TASK DIRECTIONS ->
From the first line to the last, copy the material exactly.

MATERIAL TO PROCESS ->
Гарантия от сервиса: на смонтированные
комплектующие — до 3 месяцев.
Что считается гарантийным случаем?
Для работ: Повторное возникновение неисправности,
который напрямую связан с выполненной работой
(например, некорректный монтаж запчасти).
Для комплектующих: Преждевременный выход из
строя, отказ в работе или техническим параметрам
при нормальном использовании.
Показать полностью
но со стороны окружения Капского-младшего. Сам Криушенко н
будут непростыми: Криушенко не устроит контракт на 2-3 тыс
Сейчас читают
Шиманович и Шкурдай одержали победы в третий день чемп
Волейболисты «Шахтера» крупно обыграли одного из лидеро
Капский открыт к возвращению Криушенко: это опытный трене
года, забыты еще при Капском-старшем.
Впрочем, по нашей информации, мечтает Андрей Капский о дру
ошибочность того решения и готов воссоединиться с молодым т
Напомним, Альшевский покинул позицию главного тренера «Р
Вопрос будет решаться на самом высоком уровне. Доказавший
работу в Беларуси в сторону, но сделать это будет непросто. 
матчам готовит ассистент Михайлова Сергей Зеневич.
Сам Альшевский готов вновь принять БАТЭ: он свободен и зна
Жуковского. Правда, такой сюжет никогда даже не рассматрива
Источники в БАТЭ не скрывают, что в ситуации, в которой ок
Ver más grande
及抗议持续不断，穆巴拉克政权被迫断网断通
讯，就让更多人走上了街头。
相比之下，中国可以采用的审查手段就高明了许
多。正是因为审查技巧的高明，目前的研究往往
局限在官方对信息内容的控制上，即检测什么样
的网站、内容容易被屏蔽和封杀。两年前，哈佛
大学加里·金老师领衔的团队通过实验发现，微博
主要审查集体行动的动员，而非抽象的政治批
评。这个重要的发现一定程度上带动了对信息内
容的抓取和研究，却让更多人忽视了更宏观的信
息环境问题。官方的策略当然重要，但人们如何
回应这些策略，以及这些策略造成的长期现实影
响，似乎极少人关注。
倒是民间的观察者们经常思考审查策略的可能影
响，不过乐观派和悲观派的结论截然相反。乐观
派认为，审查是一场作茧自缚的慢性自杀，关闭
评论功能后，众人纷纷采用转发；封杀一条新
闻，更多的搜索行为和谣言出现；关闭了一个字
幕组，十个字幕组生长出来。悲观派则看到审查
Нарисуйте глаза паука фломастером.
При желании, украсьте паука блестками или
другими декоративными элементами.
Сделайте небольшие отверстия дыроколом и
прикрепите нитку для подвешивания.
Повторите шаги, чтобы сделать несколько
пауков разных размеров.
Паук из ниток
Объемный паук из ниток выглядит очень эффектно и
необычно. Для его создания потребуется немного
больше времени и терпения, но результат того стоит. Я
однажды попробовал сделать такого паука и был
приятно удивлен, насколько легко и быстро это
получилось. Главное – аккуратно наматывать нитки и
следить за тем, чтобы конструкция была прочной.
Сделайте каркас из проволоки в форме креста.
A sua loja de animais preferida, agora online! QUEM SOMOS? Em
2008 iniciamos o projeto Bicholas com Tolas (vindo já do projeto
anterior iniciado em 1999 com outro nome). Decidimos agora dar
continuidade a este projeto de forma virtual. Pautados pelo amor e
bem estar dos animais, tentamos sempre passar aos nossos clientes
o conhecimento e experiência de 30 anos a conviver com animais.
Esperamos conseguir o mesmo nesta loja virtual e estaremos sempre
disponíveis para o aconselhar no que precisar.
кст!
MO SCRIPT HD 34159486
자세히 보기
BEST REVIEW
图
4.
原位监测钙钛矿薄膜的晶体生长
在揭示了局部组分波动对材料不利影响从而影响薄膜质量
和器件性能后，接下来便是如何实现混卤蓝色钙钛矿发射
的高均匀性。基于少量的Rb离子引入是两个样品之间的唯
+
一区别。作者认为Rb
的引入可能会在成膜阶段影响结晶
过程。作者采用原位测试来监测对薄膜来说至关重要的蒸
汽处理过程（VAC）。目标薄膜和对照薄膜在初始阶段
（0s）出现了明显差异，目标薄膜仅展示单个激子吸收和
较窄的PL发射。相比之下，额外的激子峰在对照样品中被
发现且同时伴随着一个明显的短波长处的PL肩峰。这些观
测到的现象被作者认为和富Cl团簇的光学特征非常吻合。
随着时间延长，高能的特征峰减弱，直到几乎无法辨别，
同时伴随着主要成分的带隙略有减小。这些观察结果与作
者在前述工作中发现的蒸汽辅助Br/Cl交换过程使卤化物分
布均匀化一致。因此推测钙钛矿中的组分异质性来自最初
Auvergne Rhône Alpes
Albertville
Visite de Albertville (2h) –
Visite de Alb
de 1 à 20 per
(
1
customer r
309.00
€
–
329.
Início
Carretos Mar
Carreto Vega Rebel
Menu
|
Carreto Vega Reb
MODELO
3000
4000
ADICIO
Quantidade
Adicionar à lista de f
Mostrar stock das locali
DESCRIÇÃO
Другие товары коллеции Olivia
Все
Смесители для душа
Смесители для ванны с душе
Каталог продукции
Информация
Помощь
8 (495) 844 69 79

ANSWER FOR THIS EXERCISE ->
Гарантия от сервиса: на смонтированные
комплектующие — до 3 месяцев.
Что считается гарантийным случаем?
Для работ: Повторное возникновение неисправности,
который напрямую связан с выполненной работой
(например, некорректный монтаж запчасти).
Для комплектующих: Преждевременный выход из
строя, отказ в работе или техническим параметрам
при нормальном использовании.
Показать полностью
но со стороны окружения Капского-младшего. Сам Криушенко н
будут непростыми: Криушенко не устроит контракт на 2-3 тыс
Сейчас читают
Шиманович и Шкурдай одержали победы в третий день чемп
Волейболисты «Шахтера» крупно обыграли одного из лидеро
Капский открыт к возвращению Криушенко: это опытный трене
года, забыты еще при Капском-старшем.
Впрочем, по нашей информации, мечтает Андрей Капский о дру
ошибочность того решения и готов воссоединиться с молодым т
Напомним, Альшевский покинул позицию главного тренера «Р
Вопрос будет решаться на самом высоком уровне. Доказавший
работу в Беларуси в сторону, но сделать это будет непросто. 
матчам готовит ассистент Михайлова Сергей Зеневич.
Сам Альшевский готов вновь принять БАТЭ: он свободен и зна
Жуковского. Правда, такой сюжет никогда даже не рассматрива
Источники в БАТЭ не скрывают, что в ситуации, в которой ок
Ver más grande
及抗议持续不断，穆巴拉克政权被迫断网断通
讯，就让更多人走上了街头。
相比之下，中国可以采用的审查手段就高明了许
多。正是因为审查技巧的高明，目前的研究往往
局限在官方对信息内容的控制上，即检测什么样
的网站、内容容易被屏蔽和封杀。两年前，哈佛
大学加里·金老师领衔的团队通过实验发现，微博
主要审查集体行动的动员，而非抽象的政治批
评。这个重要的发现一定程度上带动了对信息内
容的抓取和研究，却让更多人忽视了更宏观的信
息环境问题。官方的策略当然重要，但人们如何
回应这些策略，以及这些策略造成的长期现实影
响，似乎极少人关注。
倒是民间的观察者们经常思考审查策略的可能影
响，不过乐观派和悲观派的结论截然相反。乐观
派认为，审查是一场作茧自缚的慢性自杀，关闭
评论功能后，众人纷纷采用转发；封杀一条新
闻，更多的搜索行为和谣言出现；关闭了一个字
幕组，十个字幕组生长出来。悲观派则看到审查
Нарисуйте глаза паука фломастером.
При желании, украсьте паука блестками или
другими декоративными элементами.
Сделайте небольшие отверстия дыроколом и
прикрепите нитку для подвешивания.
Повторите шаги, чтобы сделать несколько
пауков разных размеров.
Паук из ниток
Объемный паук из ниток выглядит очень эффектно и
необычно. Для его создания потребуется немного
больше времени и терпения, но результат того стоит. Я
однажды попробовал сделать такого паука и был
приятно удивлен, насколько легко и быстро это
получилось. Главное – аккуратно наматывать нитки и
следить за тем, чтобы конструкция была прочной.
Сделайте каркас из проволоки в форме креста.
A sua loja de animais preferida, agora online! QUEM SOMOS? Em
2008 iniciamos o projeto Bicholas com Tolas (vindo já do projeto
anterior iniciado em 1999 com outro nome). Decidimos agora dar
continuidade a este projeto de forma virtual. Pautados pelo amor e
bem estar dos animais, tentamos sempre passar aos nossos clientes
o conhecimento e experiência de 30 anos a conviver com animais.
Esperamos conseguir o mesmo nesta loja virtual e estaremos sempre
disponíveis para o aconselhar no que precisar.
кст!
MO SCRIPT HD 34159486
자세히 보기
BEST REVIEW
图
4.
原位监测钙钛矿薄膜的晶体生长
在揭示了局部组分波动对材料不利影响从而影响薄膜质量
和器件性能后，接下来便是如何实现混卤蓝色钙钛矿发射
的高均匀性。基于少量的Rb离子引入是两个样品之间的唯
+
一区别。作者认为Rb
的引入可能会在成膜阶段影响结晶
过程。作者采用原位测试来监测对薄膜来说至关重要的蒸
汽处理过程（VAC）。目标薄膜和对照薄膜在初始阶段
（0s）出现了明显差异，目标薄膜仅展示单个激子吸收和
较窄的PL发射。相比之下，额外的激子峰在对照样品中被
发现且同时伴随着一个明显的短波长处的PL肩峰。这些观
测到的现象被作者认为和富Cl团簇的光学特征非常吻合。
随着时间延长，高能的特征峰减弱，直到几乎无法辨别，
同时伴随着主要成分的带隙略有减小。这些观察结果与作
者在前述工作中发现的蒸汽辅助Br/Cl交换过程使卤化物分
布均匀化一致。因此推测钙钛矿中的组分异质性来自最初
Auvergne Rhône Alpes
Albertville
Visite de Albertville (2h) –
Visite de Alb
de 1 à 20 per
(
1
customer r
309.00
€
–
329.
Início
Carretos Mar
Carreto Vega Rebel
Menu
|
Carreto Vega Reb
MODELO
3000
4000
ADICIO
Quantidade
Adicionar à lista de f
Mostrar stock das locali
DESCRIÇÃO
Другие товары коллеции Olivia
Все
Смесители для душа
Смесители для ванны с душе
Каталог продукции
Информация
Помощь
8 (495) 844 69 79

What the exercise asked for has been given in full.